**SOURCE INFORMATION:**

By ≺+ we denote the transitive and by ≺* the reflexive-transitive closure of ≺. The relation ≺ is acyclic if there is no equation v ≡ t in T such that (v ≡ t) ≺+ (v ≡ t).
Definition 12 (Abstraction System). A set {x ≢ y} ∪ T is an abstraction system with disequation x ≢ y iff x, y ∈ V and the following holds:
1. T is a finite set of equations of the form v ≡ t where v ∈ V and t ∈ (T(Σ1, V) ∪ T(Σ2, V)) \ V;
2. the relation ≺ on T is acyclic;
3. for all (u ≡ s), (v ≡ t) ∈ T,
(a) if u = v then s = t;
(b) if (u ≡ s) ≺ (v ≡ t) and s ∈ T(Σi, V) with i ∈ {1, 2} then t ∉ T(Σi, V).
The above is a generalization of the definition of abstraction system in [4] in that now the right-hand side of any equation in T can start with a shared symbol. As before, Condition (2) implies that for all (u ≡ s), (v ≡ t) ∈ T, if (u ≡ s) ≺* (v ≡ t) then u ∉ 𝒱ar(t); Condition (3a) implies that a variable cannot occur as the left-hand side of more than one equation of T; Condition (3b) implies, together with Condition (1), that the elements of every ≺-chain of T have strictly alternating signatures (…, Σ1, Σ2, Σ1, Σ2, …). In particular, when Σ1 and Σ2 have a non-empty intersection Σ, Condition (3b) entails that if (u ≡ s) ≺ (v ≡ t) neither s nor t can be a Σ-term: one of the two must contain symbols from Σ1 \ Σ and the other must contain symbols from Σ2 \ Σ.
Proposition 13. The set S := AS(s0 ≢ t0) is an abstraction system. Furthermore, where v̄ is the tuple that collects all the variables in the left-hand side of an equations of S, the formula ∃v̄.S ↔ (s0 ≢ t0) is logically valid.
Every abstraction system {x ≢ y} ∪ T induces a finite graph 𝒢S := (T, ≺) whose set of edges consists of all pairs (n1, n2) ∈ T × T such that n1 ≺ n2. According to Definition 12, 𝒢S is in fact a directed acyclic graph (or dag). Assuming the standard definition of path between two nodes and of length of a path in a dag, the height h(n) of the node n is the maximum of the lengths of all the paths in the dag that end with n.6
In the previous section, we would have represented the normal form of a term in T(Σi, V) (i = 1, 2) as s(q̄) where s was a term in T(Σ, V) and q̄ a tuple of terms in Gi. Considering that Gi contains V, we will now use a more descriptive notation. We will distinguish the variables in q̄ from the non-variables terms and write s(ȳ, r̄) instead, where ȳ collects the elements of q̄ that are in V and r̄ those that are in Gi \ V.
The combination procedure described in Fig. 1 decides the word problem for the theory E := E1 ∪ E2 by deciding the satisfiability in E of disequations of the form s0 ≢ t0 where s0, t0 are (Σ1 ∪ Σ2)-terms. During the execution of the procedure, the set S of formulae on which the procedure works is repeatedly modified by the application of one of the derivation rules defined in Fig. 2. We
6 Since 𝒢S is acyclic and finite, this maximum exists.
* * *
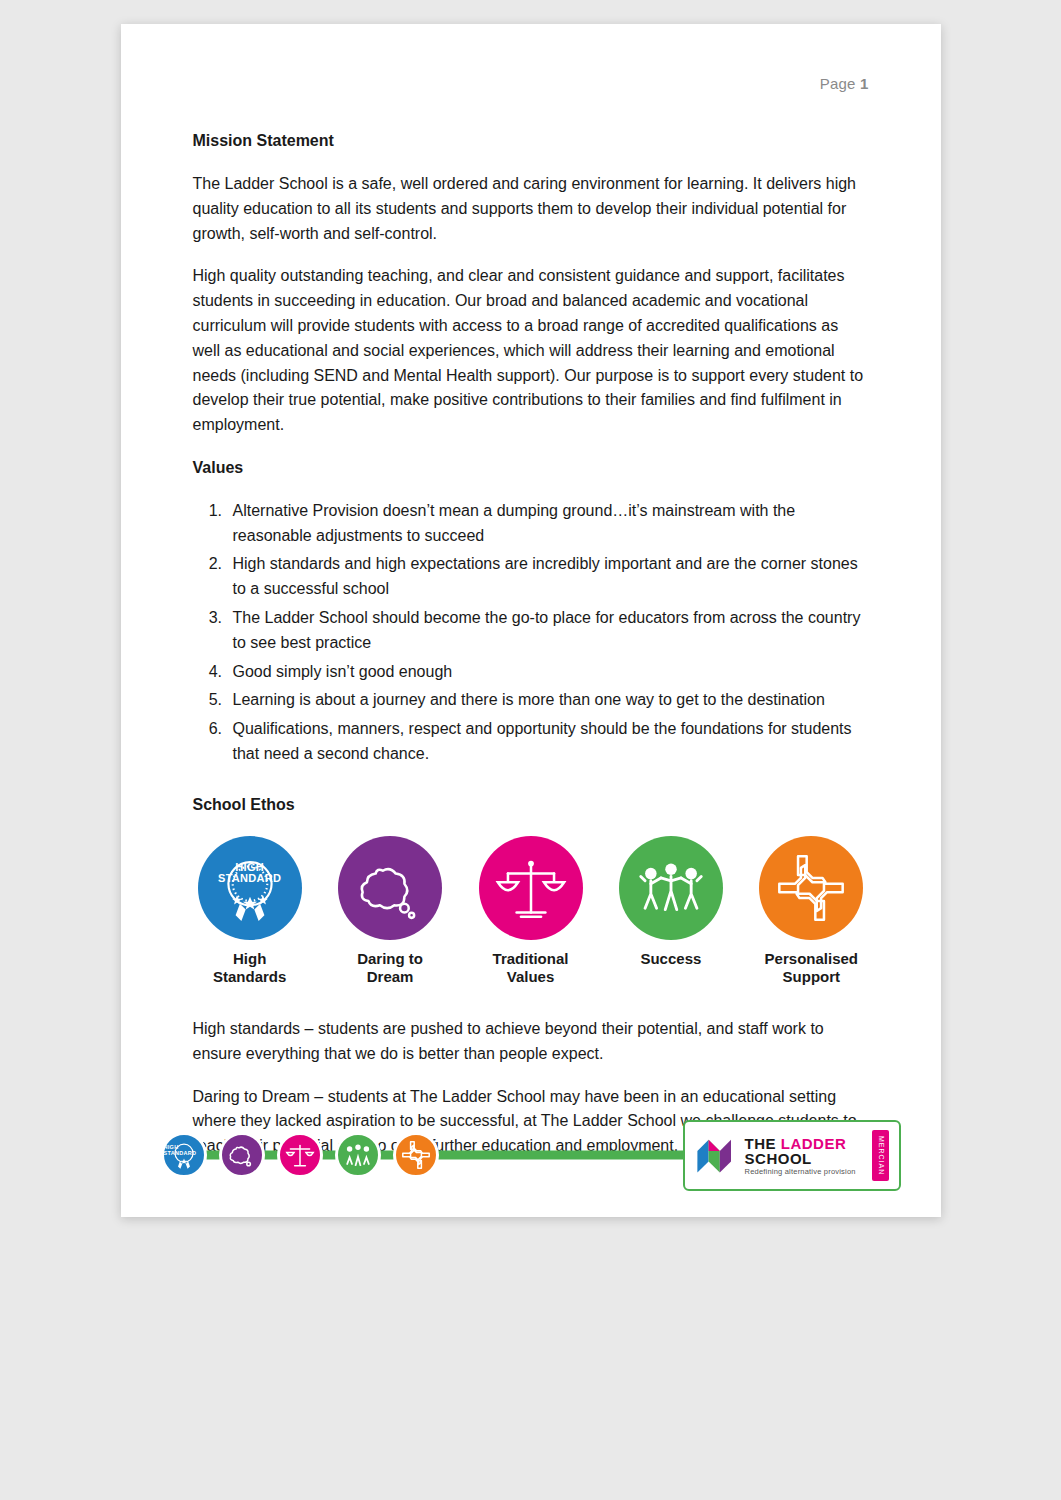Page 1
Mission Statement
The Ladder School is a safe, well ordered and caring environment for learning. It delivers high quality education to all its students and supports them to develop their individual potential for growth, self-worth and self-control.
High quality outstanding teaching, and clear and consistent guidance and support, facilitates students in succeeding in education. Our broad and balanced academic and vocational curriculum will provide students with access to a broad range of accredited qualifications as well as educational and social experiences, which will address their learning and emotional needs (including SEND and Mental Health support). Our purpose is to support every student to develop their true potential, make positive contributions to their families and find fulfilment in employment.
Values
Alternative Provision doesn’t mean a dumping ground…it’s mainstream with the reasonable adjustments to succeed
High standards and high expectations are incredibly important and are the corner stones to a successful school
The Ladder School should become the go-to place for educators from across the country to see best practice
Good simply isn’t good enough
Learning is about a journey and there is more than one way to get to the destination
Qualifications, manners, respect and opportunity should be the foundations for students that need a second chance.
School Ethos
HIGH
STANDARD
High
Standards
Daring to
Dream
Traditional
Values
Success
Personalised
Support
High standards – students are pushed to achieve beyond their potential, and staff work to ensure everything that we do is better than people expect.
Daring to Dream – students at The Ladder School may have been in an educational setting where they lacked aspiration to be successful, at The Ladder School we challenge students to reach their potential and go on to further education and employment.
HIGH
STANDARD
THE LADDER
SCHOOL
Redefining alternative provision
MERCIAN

**WHAT IS EXPECTED:** In the listing above, start at the line with "By ≺+ we denote", go on through the line with "(b) if (u ≡ s)", and copy each of those lines exactly; leave out all the rest.

**WRITTEN SOLUTION:**
By ≺+ we denote the transitive and by ≺* the reflexive-transitive closure of ≺. The relation ≺ is acyclic if there is no equation v ≡ t in T such that (v ≡ t) ≺+ (v ≡ t).
Definition 12 (Abstraction System). A set {x ≢ y} ∪ T is an abstraction system with disequation x ≢ y iff x, y ∈ V and the following holds:
1. T is a finite set of equations of the form v ≡ t where v ∈ V and t ∈ (T(Σ1, V) ∪ T(Σ2, V)) \ V;
2. the relation ≺ on T is acyclic;
3. for all (u ≡ s), (v ≡ t) ∈ T,
(a) if u = v then s = t;
(b) if (u ≡ s) ≺ (v ≡ t) and s ∈ T(Σi, V) with i ∈ {1, 2} then t ∉ T(Σi, V).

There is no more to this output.